Below are the records; retype them exactly and omit each picture.

::::::::::

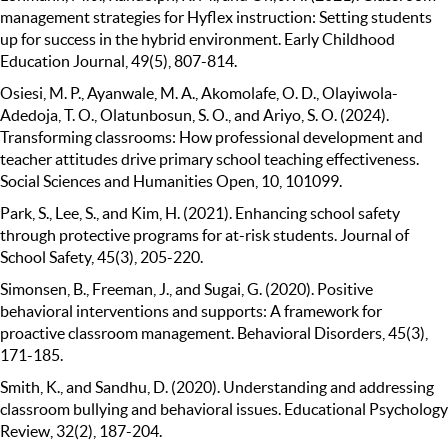
management strategies for Hyflex instruction: Setting students
up for success in the hybrid environment. Early Childhood
Education Journal, 49(5), 807-814.
Osiesi, M. P., Ayanwale, M. A., Akomolafe, O. D., Olayiwola-
Adedoja, T. O., Olatunbosun, S. O., and Ariyo, S. O. (2024).
Transforming classrooms: How professional development and
teacher attitudes drive primary school teaching effectiveness.
Social Sciences and Humanities Open, 10, 101099.
Park, S., Lee, S., and Kim, H. (2021). Enhancing school safety
through protective programs for at-risk students. Journal of
School Safety, 45(3), 205-220.
Simonsen, B., Freeman, J., and Sugai, G. (2020). Positive
behavioral interventions and supports: A framework for
proactive classroom management. Behavioral Disorders, 45(3),
171-185.
Smith, K., and Sandhu, D. (2020). Understanding and addressing
classroom bullying and behavioral issues. Educational Psychology
Review, 32(2), 187-204.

::::::::::

Response box:
management strategies for Hyflex instruction: Setting students
up for success in the hybrid environment. Early Childhood
Education Journal, 49(5), 807-814.
Osiesi, M. P., Ayanwale, M. A., Akomolafe, O. D., Olayiwola-
Adedoja, T. O., Olatunbosun, S. O., and Ariyo, S. O. (2024).
Transforming classrooms: How professional development and
teacher attitudes drive primary school teaching effectiveness.
Social Sciences and Humanities Open, 10, 101099.
Park, S., Lee, S., and Kim, H. (2021). Enhancing school safety
through protective programs for at-risk students. Journal of
School Safety, 45(3), 205-220.
Simonsen, B., Freeman, J., and Sugai, G. (2020). Positive
behavioral interventions and supports: A framework for
proactive classroom management. Behavioral Disorders, 45(3),
171-185.
Smith, K., and Sandhu, D. (2020). Understanding and addressing
classroom bullying and behavioral issues. Educational Psychology
Review, 32(2), 187-204.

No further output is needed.